Switching Independent Vector Analysis and Its Extension to Blind and Spatially Guided Convolutional Beamforming Algorithms
Tomohiro Nakatani (NTT Communication Science Laboratories); Rintaro Ikeshita (NTT); Keisuke Kinoshita (Google); Hiroshi Sawada (NTT); Naoyuki Kamo (NTT); Shoko Araki (NTT Corporation)
-
SPS
IEEE Members: $11.00
Non-members: $15.00
This paper develops a framework that can accurately perform denoising, dereverberation, and source separation using a relatively small number of microphones. It has been empirically confirmed that Independent Vector Analysis (IVA) can blindly separate N sources from their sound mixture even with diffuse noise when a sufficiently large number (=M) of microphones are available (i.e., M>>N).

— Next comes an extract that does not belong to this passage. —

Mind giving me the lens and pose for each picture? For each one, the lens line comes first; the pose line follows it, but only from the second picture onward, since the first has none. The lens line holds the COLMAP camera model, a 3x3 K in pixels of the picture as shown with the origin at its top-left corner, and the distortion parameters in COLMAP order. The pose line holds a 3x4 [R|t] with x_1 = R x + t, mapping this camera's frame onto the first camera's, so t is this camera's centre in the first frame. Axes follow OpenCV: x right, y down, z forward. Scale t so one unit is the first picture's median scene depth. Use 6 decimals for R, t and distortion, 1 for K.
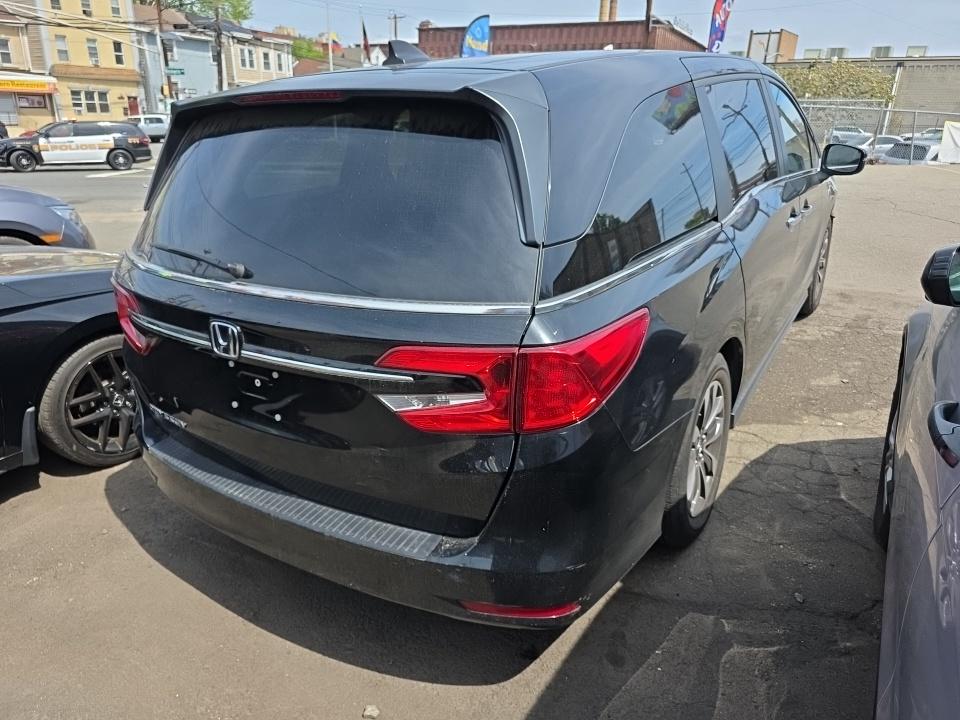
lens RADIAL K [[653.8, 0, 480.3], [0, 653.8, 362.3], [0, 0, 1]] dist [0.021954, -0.013986]
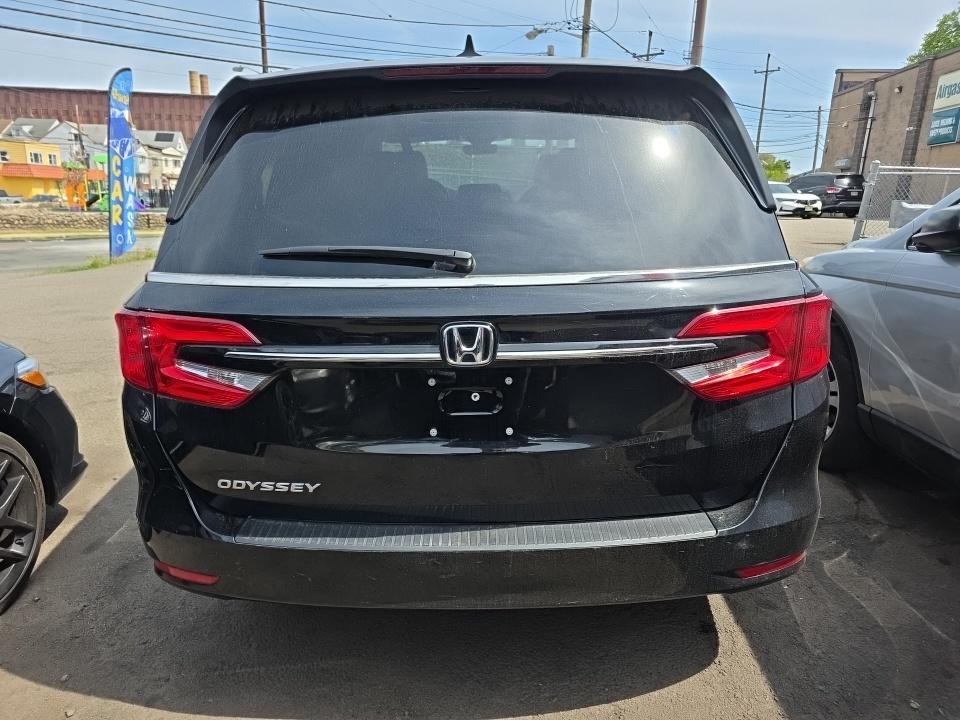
lens RADIAL K [[653.8, 0, 476.0], [0, 653.8, 361.5], [0, 0, 1]] dist [0.021954, -0.013986]
pose [[0.851146, -0.131604, 0.508164, -0.699726], [0.182330, 0.981909, -0.051098, 0.027055], [-0.492246, 0.136146, 0.859743, 0.251444]]
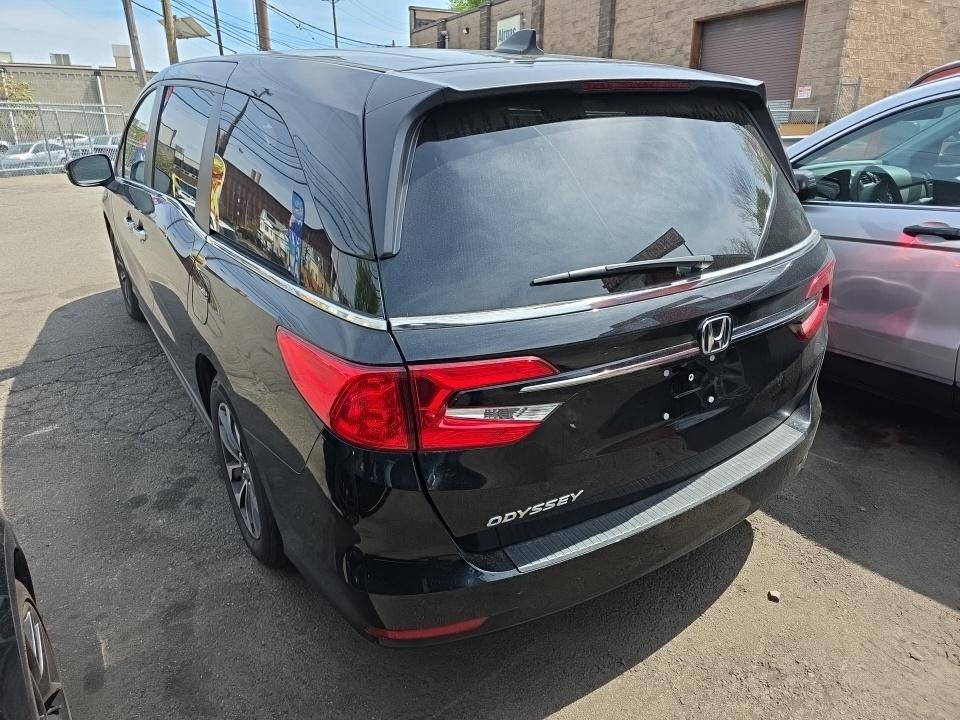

However, the estimation accuracy is seriously degraded when the number of microphones, or more specifically M−N (>=0), decreases. To overcome this IVA limitation, we propose switching IVA (swIVA) in this paper. With swIVA, the time frames of an observed signal with time-varying characteristics are clustered into several groups, each of which can be well handled by IVA with a small number of microphones, and thus accurate estimation can be achieved by individually applying IVA to each group. Conventionally, a switching mechanism was introduced into a Minimum-Variance Distortionless Response (MVDR) beamformer, and this paper extends the mechanism to work with a blind source separation algorithm. To incorporate dereverberation capability, we further extend swIVA to a blind Convolutional beamforming algorithm (swCIVA) that integrates swIVA and switching Weighted Prediction Error-based dereverberation (swWPE) in a jointly optimal way. With swCIVA, two different time-varying characteristics of an observed signal are captured for dereverberation and source separation to achieve effective estimation. We show that both swIVA and swCIVA can be optimized effectively based on blind signal processing, and their performance can be further improved using a spatial guide for initialization. Experiments demonstrate that both the proposed methods largely outperformed conventional IVA and its convolutional beamforming extension (CIVA) in terms of objective signal quality and automatic speech recognition scores when using relatively few microphones.